Sir Henry Chartres Biron (10 January 1863 - 28 January 1940) was a British barrister who was later chief magistrate of the metropolitan police courts. He presided over the trial for obscenity of Radclyffe Hall's lesbian novel, The Well of Loneliness.

==Early life==
Henry Chartres Biron was born on 10 January 1863. His father was the barrister and police magistrate R.J. Biron Q.C. His mother was the sister of F.A. Inderwick K.C., the noted divorce lawyer. He was educated at Eton College and Trinity College, Cambridge.

==Career==
Biron was called to the bar at Lincoln's Inn in 1886. He appeared at the Central Criminal Court, the London Sessions, the Metropolitan Police Courts, and on the South-Eastern Circuit. He was appointed prosecuting counsel for the Post Office and Treasury Counsel at the London Sessions. In 1903 he was junior counsel for the defence in the Arthur Alfred Lynch M.P. high treason trial in which the defendant was found guilty and sentenced to death but later pardoned.

He practiced exclusively in crime until he became a London stipendiary magistrate in 1906. In the same year, he was an unsuccessful Liberal Party parliamentary candidate for Hythe. In 1920, he became chief magistrate of the Metropolitan Police Courts following the retirement of Sir John Dickinson, and received a knighthood as was customary on appointment to that position.

In 1921, the early stages of the case of fraud by Horatio Bottomley M.P. were heard before Biron. Bottomley was subsequently jailed for seven years in a higher court. In 1927, Biron was a member of the Street Offences Committee.

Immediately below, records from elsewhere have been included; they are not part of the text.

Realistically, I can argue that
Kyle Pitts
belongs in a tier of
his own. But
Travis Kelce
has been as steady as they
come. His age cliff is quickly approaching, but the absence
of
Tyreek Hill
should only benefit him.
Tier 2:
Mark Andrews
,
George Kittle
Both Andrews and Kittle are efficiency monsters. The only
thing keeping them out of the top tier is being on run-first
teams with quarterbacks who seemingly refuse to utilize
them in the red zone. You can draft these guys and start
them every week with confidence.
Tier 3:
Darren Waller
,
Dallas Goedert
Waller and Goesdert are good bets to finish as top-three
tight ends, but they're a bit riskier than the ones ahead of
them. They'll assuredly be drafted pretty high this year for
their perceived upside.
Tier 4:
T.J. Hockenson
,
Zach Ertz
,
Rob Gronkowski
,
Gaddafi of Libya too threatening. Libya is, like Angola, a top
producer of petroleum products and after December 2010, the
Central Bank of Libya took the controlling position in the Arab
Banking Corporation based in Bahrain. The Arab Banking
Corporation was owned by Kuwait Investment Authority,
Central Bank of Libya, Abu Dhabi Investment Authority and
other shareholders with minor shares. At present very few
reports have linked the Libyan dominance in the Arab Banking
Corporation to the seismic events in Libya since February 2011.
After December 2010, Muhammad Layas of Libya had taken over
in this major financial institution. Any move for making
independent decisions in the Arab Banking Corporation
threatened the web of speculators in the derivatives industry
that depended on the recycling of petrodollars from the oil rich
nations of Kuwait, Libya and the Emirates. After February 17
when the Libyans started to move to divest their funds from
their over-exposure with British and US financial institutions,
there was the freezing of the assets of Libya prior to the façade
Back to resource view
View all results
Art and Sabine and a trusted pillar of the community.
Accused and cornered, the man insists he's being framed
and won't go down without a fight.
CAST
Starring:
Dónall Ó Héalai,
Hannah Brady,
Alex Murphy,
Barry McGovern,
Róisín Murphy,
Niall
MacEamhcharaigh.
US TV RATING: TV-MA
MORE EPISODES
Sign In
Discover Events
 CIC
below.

In 1928, Biron presided over the trial for obscenity at Bow Street Magistrates' Court of Radclyffe Hall's lesbian novel, The Well of Loneliness, ruling that the book was an "obscene libel" and that all copies should be destroyed. The book was not published again until 1949. According to The Times, Biron's ruling was not based on the acts described in the book, which he said did not of themselves make the book obscene, but on the lack of condemnation of the acts and the behaviour of the characters. According to Biron, the book contained "not one word which suggested that anyone with the horrible tendencies described was in the least degree blameworthy. All the characters in the book were presented as attractive people and put forward with admiration".

==Outside law==
Biron was a member of the Royal Yacht Squadron and an adventurous traveller. He loved literature, collected the sayings of Samuel Johnson in book form and as a young man wrote a parody of Rider Haggard's King Solomon's Mines as "Hyder Ragged", in 1887. He wrote many book reviews for the National and the London Mercury. His memoirs were published in 1926 as Without prejudice: Impressions of life and law. He was a member of Brooks's and the Garrick Club.

==Death==
Biron died at his home in London on 28 January 1940. He never married.

==Selected publications==
- King Solomon's Wives; or, the Phantom Mines, Chartres Biron writing as Hyder Ragged. London: Vizetelly & Co., 1887.
- The Law and Practice of Extradition. London: Stevens and Son, 1903. (With Kenneth Edlmann Chalmers)
- ‘ “Sir,” Said Dr. Johnson –’: Some Sayings, ed. Sir Chartres Biron. London: Duckworth, 1911. Reprinted, London: Jonathan Cape “Travellers’ Library,” 1932.
- Pious Opinions. London: Duckworth, 1923.
- Without Prejudice: Impressions of Life and Law. London: Faber and Faber, 1926.